_Tasks to carry out_
a) In the forum thread on measuring resistance, what does Patrick say to set the multimeter to when measuring a resistor's resistance?
b) Please carry the forum thread on measuring resistance forward from its final post.

Hey guys, I’m looking at doing Practical 4 with my group, is anyone interested in sharing information?

And Sir, for the internal resistance of wires, we determine it by resistance = (resistivity ^ length)/ Cross Section Area (to a certain extent)

as in, the resistivity of the wire to the power of the length divided by the Cross Section Area?

And, when measuring Resistance with a multimeter, do you make it in series or parallel?

• Patrick Says:

measuring resistance of the resistor? or the entire circuit?

• Loughlin Says:

I was actually looking for a reminder on how to do both. I’ve researched a bit on how multimeters work, but I couldn’t find a definitive answer.

• Patrick Says:

id take a look at youtube.
i found some of my examples through some video clips.

but as for measuring the resistance of a resistor with the multimeter

set the multimeter to Ohms
connect both probes via crocodile clips to the resistor and that should give a close approximation of the resistance of the resistor

• CyberChalky Says:

No, it is much better if you use the ohm-meter function of the multimeter to determine resistance, and compare it to the resistance calculated by finding the voltage drop and current through the wire.

Use this information to determine the resistivity of the wire; rather than using the resistivity to determine the resistance.

• Patrick Says:

so we use the multimeter to determine resistance of the entire circuit? then compare it to the resistance calculated once we find current and voltage drop?

from that do we subtract the resistance we have calculated from the resistance we measured?

and how do we calculate the overall resistance of a circuit with the multimeter?..

_Information supplied_
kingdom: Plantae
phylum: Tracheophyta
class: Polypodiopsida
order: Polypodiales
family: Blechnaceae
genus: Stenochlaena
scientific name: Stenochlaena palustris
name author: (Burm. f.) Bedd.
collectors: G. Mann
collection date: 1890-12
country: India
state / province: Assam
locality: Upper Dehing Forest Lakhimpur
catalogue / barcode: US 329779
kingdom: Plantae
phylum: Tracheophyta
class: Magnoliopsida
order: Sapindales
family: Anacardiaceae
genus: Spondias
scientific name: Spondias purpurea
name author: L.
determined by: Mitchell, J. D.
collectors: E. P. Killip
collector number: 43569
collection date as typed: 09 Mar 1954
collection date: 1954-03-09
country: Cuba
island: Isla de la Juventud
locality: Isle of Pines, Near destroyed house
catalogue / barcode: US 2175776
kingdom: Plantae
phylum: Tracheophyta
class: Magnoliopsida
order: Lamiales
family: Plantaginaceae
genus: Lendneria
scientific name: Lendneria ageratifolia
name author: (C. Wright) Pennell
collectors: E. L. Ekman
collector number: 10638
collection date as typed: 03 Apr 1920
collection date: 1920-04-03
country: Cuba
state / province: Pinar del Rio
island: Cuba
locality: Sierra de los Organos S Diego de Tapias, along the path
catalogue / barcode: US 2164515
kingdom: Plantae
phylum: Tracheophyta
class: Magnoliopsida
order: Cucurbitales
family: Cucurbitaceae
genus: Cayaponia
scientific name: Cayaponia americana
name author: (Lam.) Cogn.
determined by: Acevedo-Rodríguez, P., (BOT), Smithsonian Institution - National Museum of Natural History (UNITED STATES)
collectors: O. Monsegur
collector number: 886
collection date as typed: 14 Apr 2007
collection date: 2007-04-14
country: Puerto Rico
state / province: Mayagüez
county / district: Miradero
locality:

_Answers given_
a) Ohms.

b)
9. Patrick Says:

btw lock, heres a plan, you guys are gonna do prac 4 next right? our group will finish off doing prac one, as i think i have a general idea of how to go at it.

we’ll swap data for both pracs

prac 2 we’ll divide half the task between our groups and same for prac 3

gives everyone a chance from both our groups to gather and record individual data

sound good?

• Loughlin Says:

Yeah that does sound good, takes a lot of pressure and STRESS off!

I figured out how to measure current in series again if you’re having troubles (or like I was, and having a major freak out, I guess!)And I think I’m taking off my SRC meeting, I’ll hand it to someone else to run so I can keep doing the SAC stuff. Anyone else is welcome to design some resistance paths and compare notes too. What was the other Prac on again?

• Patrick Says:

not 100% sure
but Lari has pracs 2 and 3 written up
i think if you want you take prac 3, and break down how to do that,
while ill take prac 2 and break down how to do that

how do you measure current agian with a series circuit? refresh my memory ><

this time around i think a very systematic and methodical approach would serve us better then today where we rushed around like panicked chickens… ==

10. Loughlin Says:

Hey Sir, for practical four, where we are measuring the cross-sectional-area of the wire, is it safe to use a breadboard? Patrick and I hypothesized that it would not be safe, as the wire would be exposed and current would flow through somebody if they touched it. Or, would it be safe as long as we follow the procedure of having hands on the desk?

11. Loughlin Says:

Hey guys, I’ve submitted the experimental results for number four to Mr. Grichting, but I didn’t take down the current readings for the experiment. Could anybody who has them either post them in comment form or to Mr. Grichting? You kind of need Current in order to complete the experiment (unless you measure resistance with a multimeter tomorrow, doing the experiment again, yourself!)

12. Ellen Says:

hey how do i post up our results from experiment two on here so everyone can see them?

• Loughlin Says:

You can either type them by hand on these comments (annoying and might align wrong when posted) or put it into a word document and give it to Mr. Grichting to put up.